Even tough this is not a breaking change, it is worth mentioning to developers of MQT QCEC that all Python code (except tests) has been moved to the top-level python directory. Furthermore, the C++ code for the Python bindings has been moved to the top-level bindings directory.

3.0.0 ¶

This major release introduces several breaking changes, including the removal of deprecated features and the introduction of new APIs. The following paragraphs describe the most important changes and how to adapt your code accordingly. We intend to provide a more comprehensive migration guide for future releases.

The major change in this major release is the move to the MQT Core Python package. This move allows us to make qiskit a fully optional dependency and entirely rely on the MQT Core IR for representing circuits. Additionally, the mqt-core Python package now ships all its C++ libraries as shared libraries so that these need not be fetched or built as part of the build process. This was tricky to achieve cross-platform, and you can find some more backstory in the corresponding PR. We expect this integration to mature over the next few releases. If you encounter any issues, please let us know.

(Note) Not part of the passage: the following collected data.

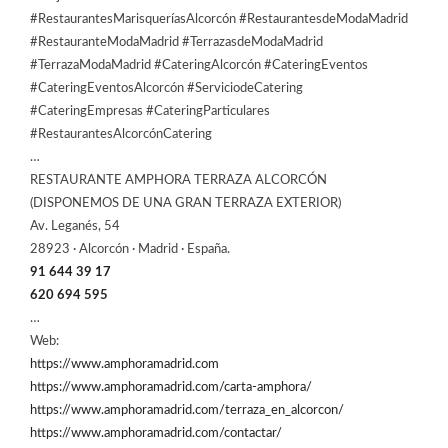
#RestaurantesMarisqueríasAlcorcón #RestaurantesdeModaMadrid
#RestauranteModaMadrid #TerrazasdeModaMadrid
#TerrazaModaMadrid #CateringAlcorcón #CateringEventos
#CateringEventosAlcorcón #ServiciodeCatering
#CateringEmpresas #CateringParticulares
#RestaurantesAlcorcónCatering
…
RESTAURANTE AMPHORA TERRAZA ALCORCÓN
(DISPONEMOS DE UNA GRAN TERRAZA EXTERIOR)
Av. Leganés, 54
28923 · Alcorcón · Madrid · España.
91 644 39 17
620 694 595
…
Web:
https://www.amphoramadrid.com
https://www.amphoramadrid.com/carta-amphora/
https://www.amphoramadrid.com/terraza_en_alcorcon/
https://www.amphoramadrid.com/contactar/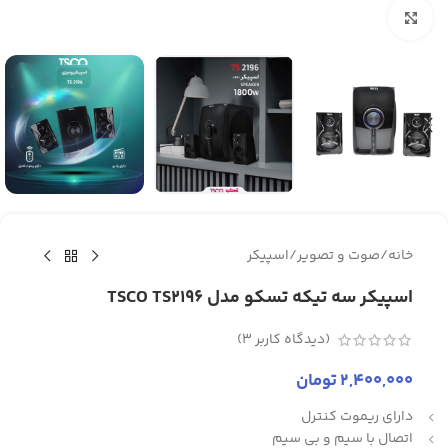
برای بزرگنمایی کلیک کنید
خانه
/
صوت و تصویر
/
اسپیکر
اسپیکر سه تیکه تسکو مدل TSCO TS2196
(دیدگاه کاربر
3
)
2,400,000
تومان
دارای ریموت کنترل
اتصال با سیم و بی سیم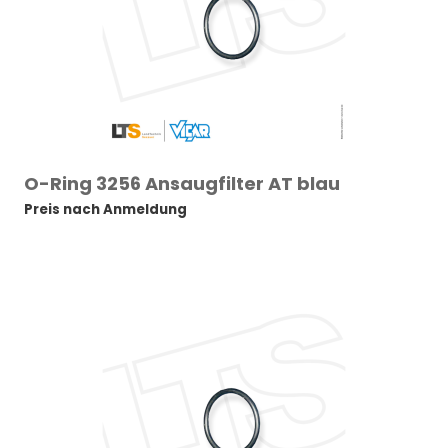
O-Ring 3256 Ansaugfilter AT blau
Preis nach Anmeldung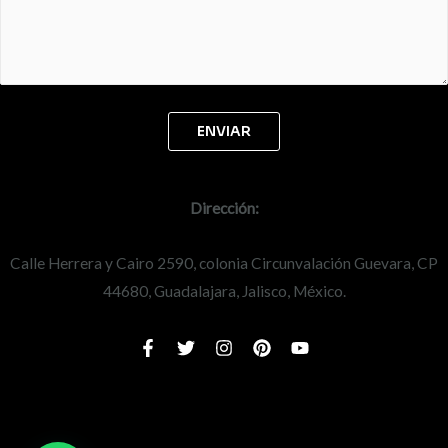
Dirección:
Calle Herrera y Cairo 2590, colonia Circunvalación Guevara, CP
44680, Guadalajara, Jalisco, México.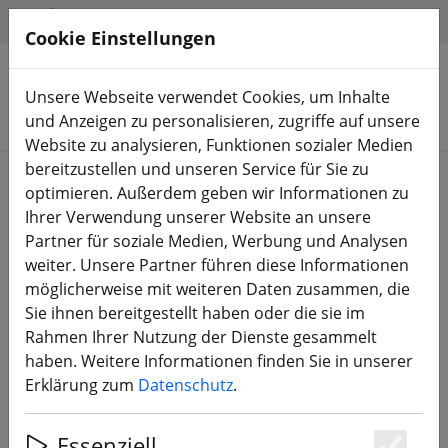
HILFE & SUPPORT
DE
Cookie Einstellungen
Unsere Webseite verwendet Cookies, um Inhalte
Produkte suchen
und Anzeigen zu personalisieren, zugriffe auf unsere
Website zu analysieren, Funktionen sozialer Medien
bereitzustellen und unseren Service für Sie zu
Start
Bauteile
Motoren
optimieren. Außerdem geben wir Informationen zu
Ihrer Verwendung unserer Website an unsere
Partner für soziale Medien, Werbung und Analysen
weiter. Unsere Partner führen diese Informationen
möglicherweise mit weiteren Daten zusammen, die
VCI Hobby Spark 1102 FPV Motor
Sie ihnen bereitgestellt haben oder die sie im
13000KV Schwarz 2 Stück
Rahmen Ihrer Nutzung der Dienste gesammelt
haben. Weitere Informationen finden Sie in unserer
Erklärung zum
Datenschutz
.
Essenziell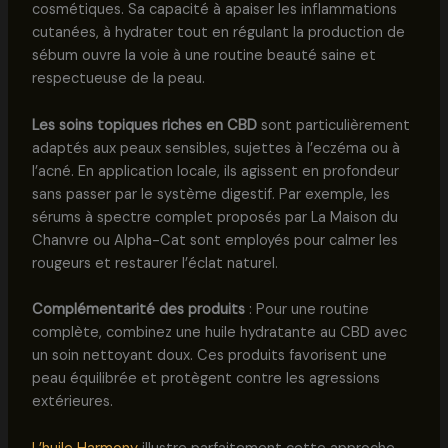
cosmétiques. Sa capacité à apaiser les inflammations
cutanées, à hydrater tout en régulant la production de
sébum ouvre la voie à une routine beauté saine et
respectueuse de la peau.
Les soins topiques riches en CBD
sont particulièrement
adaptés aux peaux sensibles, sujettes à l’eczéma ou à
l’acné. En application locale, ils agissent en profondeur
sans passer par le système digestif. Par exemple, les
sérums à spectre complet proposés par La Maison du
Chanvre ou Alpha-Cat sont employés pour calmer les
rougeurs et restaurer l’éclat naturel.
Complémentarité des produits
: Pour une routine
complète, combinez une huile hydratante au CBD avec
un soin nettoyant doux. Ces produits favorisent une
peau équilibrée et protègent contre les agressions
extérieures.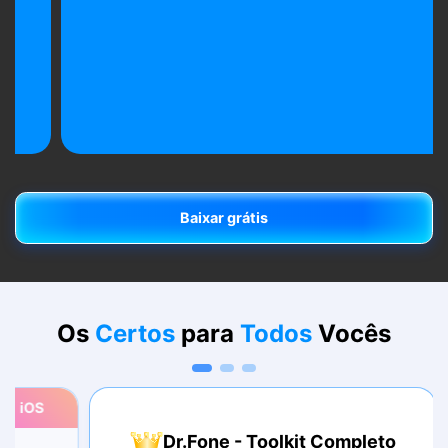
Baixar grátis
Baixar grátis
Os
Certos
para
Todos
Vocês
S
Dr.Fone - Toolkit Completo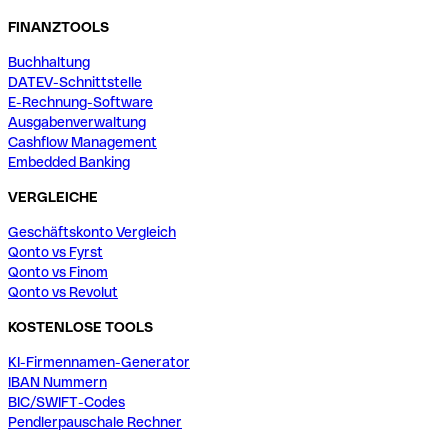
FINANZTOOLS
Buchhaltung
DATEV-Schnittstelle
E-Rechnung-Software
Ausgabenverwaltung
Cashflow Management
Embedded Banking
VERGLEICHE
Geschäftskonto Vergleich
Qonto vs Fyrst
Qonto vs Finom
Qonto vs Revolut
KOSTENLOSE TOOLS
KI-Firmennamen-Generator
IBAN Nummern
BIC/SWIFT-Codes
Pendlerpauschale Rechner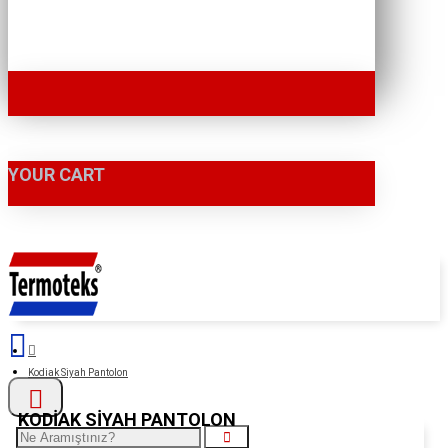
YOUR CART
Kodiak Siyah Pantolon
KODIAK SIYAH PANTOLON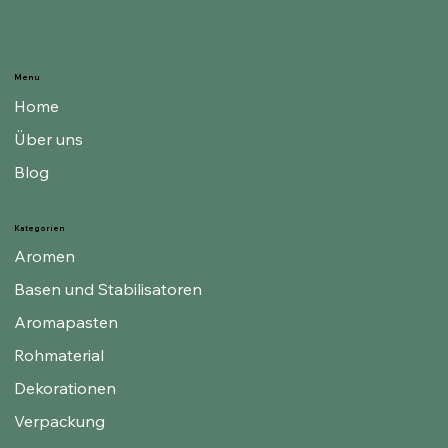
Menu
Home
Über uns
Blog
Kategorien
Aromen
Basen und Stabilisatoren
Aromapasten
Rohmaterial
Dekorationen
Verpackung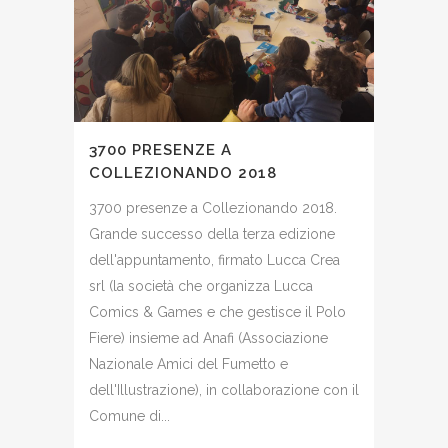
3700 PRESENZE A
COLLEZIONANDO 2018
3700 presenze a Collezionando 2018.
Grande successo della terza edizione
dell'appuntamento, firmato Lucca Crea
srl (la società che organizza Lucca
Comics & Games e che gestisce il Polo
Fiere) insieme ad Anafi (Associazione
Nazionale Amici del Fumetto e
dell'Illustrazione), in collaborazione con il
Comune di...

Some internals of QCEC have been streamlined and refactored to improve the overall code quality and maintainability. Most notably, counterexamples are now returned as decision diagrams instead of dense arrays. This was made possible by the move to the MQT Core Python package, which now also exposes the underlying DD package to Python. The returned DDs have a get_vector() method that can be used to convert them to a dense array if needed.

MQT Core itself dropped support for several parsers in v3.0.0, including the .real, .qc, .tfc, and GRCS parsers. The .real parser lives on as part of the MQT SyReC project. All others have been removed without replacement. Consequently, these input formats are no longer supported in MQT QCEC.

MQT QCEC has moved to the munich-quantum-toolkit GitHub organization under https://github.com/munich-quantum-toolkit/qcec. While most links should be automatically redirected, please update any links in your code to point to the new location. All links in the documentation have been updated accordingly.

MQT QCEC now requires CMake 3.24 or higher. Most modern operating systems should have this version available in their package manager. Alternatively, CMake can be conveniently installed from PyPI using the cmake package.